» **Задание**
Извлеките из текста о кавказских письмах Чехова отрывок от слов «Восхищаясь красотой Дарьяльского» до слов «(П. II, 308).» включительно, не меняя в нем ни слова.

В соответствии с законами сказочного жанра кавказское пространство (как и «неведомые земли тридевятого государства») материализуется в детальном «вглядывании» в предметы и события. Точка зрения повествователя, подобно объективу аппарата, то удаляет предметы, стараясь охватить все и предлагая пространное определение («видел чудеса в решете»), то приближает, увеличивает объекты, представляя детальное всматривание: «Из каждого кустика, со всех теней и полутеней на горах, с моря и с неба глядят тысячи сюжетов» (П. II, 302). При ближайшем рассмотрении события перестают быть реально существующими и переходят в плоскость текста, становясь сюжетами, объектами изображения. В итоге и повествователь превращается в творца: «Если бы я пожил в Абхазии хотя месяц, то, думаю, написал бы с полсотни обольстительных сказок» (П. II, 302).

Восхищаясь красотой Дарьяльского ущелья, или, выражаясь языком Лермонтова, «теснины Дарьяла» (П. II, 308), писатель продолжает лермонтовский сюжет. В письме К.С. Баранцевичу Чехов обыгрывает лермонтовский текст, представляя образы поэмы «Демон» элементами собственного повествования: «...Пережил я Военно-Грузинскую дорогу. Это не дорога, а поэзия, чудный фантастический рассказ, написанный демоном и посвященный Тамаре...» (П. II, 308).

Апеллируя, с одной стороны, к фольклорно-мифологическим образам, с другой — к литературным персонажам и мотивам, автор воссоздает в сознании адресата знакомые сюжеты. Это, во-первых, ярче и ощутимее для адресата помогает передать собственные впечатления от Кавказа, во-вторых, воспроизводя в сознании адресата знакомые сюжеты, он инициирует «вторичное рефлектирование», «преломленное изображение уже освоенного ранее предшественниками» [Кубасов 1998: 84], тем самым вызывая на диалог. В финале письма, посвященного обстоятельствам путешествия по черноморскому побережью, Чехов, попрощавшись с адресатом, шутливо, между прочим, замечает: «Штаны брошу в Псел. К кому приплывут, того и счастье» (П. II, 309). Послания писателя, составляющие единый текст, репрезентирующий кавказские места как чудесное, сказочное пространство, соотносимое со сновидческой картиной мира, заканчиваются оригинальной шуткой автора. Образ «плывущих по реке штанов», способных осчастливить нашедшего их, — стилизация писателя под архетипический сюжет восточной сказки: случайная находка чудесной бутылки с джином, готовым выполнить любые желания. Использование фольклорно-мифологических элементов позволяет Чехову точнее воссоздать в письмах фантастическую атмосферу Кавказа, настолько тронувшую его.

» **Раздел данных**
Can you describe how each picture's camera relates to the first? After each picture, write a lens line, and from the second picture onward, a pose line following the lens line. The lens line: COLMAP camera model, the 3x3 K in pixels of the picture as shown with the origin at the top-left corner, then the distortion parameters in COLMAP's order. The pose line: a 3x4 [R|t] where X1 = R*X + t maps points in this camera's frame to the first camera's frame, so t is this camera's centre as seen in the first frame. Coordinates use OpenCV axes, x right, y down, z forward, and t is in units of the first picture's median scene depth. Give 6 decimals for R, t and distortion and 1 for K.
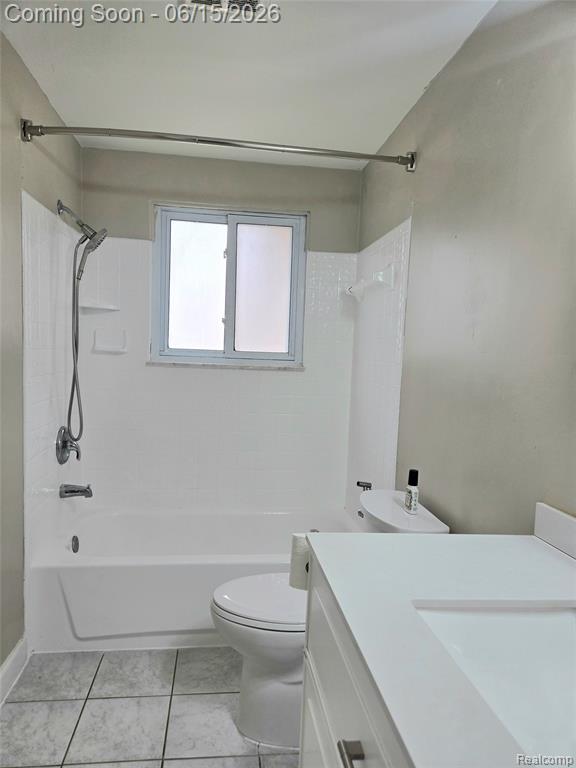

» **Письменный ответ**
Восхищаясь красотой Дарьяльского ущелья, или, выражаясь языком Лермонтова, «теснины Дарьяла» (П. II, 308), писатель продолжает лермонтовский сюжет. В письме К.С. Баранцевичу Чехов обыгрывает лермонтовский текст, представляя образы поэмы «Демон» элементами собственного повествования: «...Пережил я Военно-Грузинскую дорогу. Это не дорога, а поэзия, чудный фантастический рассказ, написанный демоном и посвященный Тамаре...» (П. II, 308).